WORK TO BE COMPLETED >> Write every entry out again with no changes, and leave the images behind.

PROVIDED DATA >>
══════════════════════════════

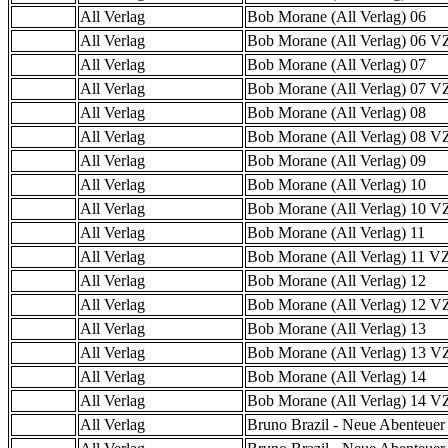
All Verlag
Bob Morane (All Verlag) 06
All Verlag
Bob Morane (All Verlag) 06 
All Verlag
Bob Morane (All Verlag) 07
All Verlag
Bob Morane (All Verlag) 07 
All Verlag
Bob Morane (All Verlag) 08
All Verlag
Bob Morane (All Verlag) 08 
All Verlag
Bob Morane (All Verlag) 09
All Verlag
Bob Morane (All Verlag) 10
All Verlag
Bob Morane (All Verlag) 10 
All Verlag
Bob Morane (All Verlag) 11
All Verlag
Bob Morane (All Verlag) 11 
All Verlag
Bob Morane (All Verlag) 12
All Verlag
Bob Morane (All Verlag) 12 
All Verlag
Bob Morane (All Verlag) 13
All Verlag
Bob Morane (All Verlag) 13 
All Verlag
Bob Morane (All Verlag) 14
All Verlag
Bob Morane (All Verlag) 14 
All Verlag
Bruno Brazil - Neue Abenteuer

══════════════════════════════

RESPONSE TO THE EXERCISE >>
All Verlag
Bob Morane (All Verlag) 06
All Verlag
Bob Morane (All Verlag) 06 
All Verlag
Bob Morane (All Verlag) 07
All Verlag
Bob Morane (All Verlag) 07 
All Verlag
Bob Morane (All Verlag) 08
All Verlag
Bob Morane (All Verlag) 08 
All Verlag
Bob Morane (All Verlag) 09
All Verlag
Bob Morane (All Verlag) 10
All Verlag
Bob Morane (All Verlag) 10 
All Verlag
Bob Morane (All Verlag) 11
All Verlag
Bob Morane (All Verlag) 11 
All Verlag
Bob Morane (All Verlag) 12
All Verlag
Bob Morane (All Verlag) 12 
All Verlag
Bob Morane (All Verlag) 13
All Verlag
Bob Morane (All Verlag) 13 
All Verlag
Bob Morane (All Verlag) 14
All Verlag
Bob Morane (All Verlag) 14 
All Verlag
Bruno Brazil - Neue Abenteuer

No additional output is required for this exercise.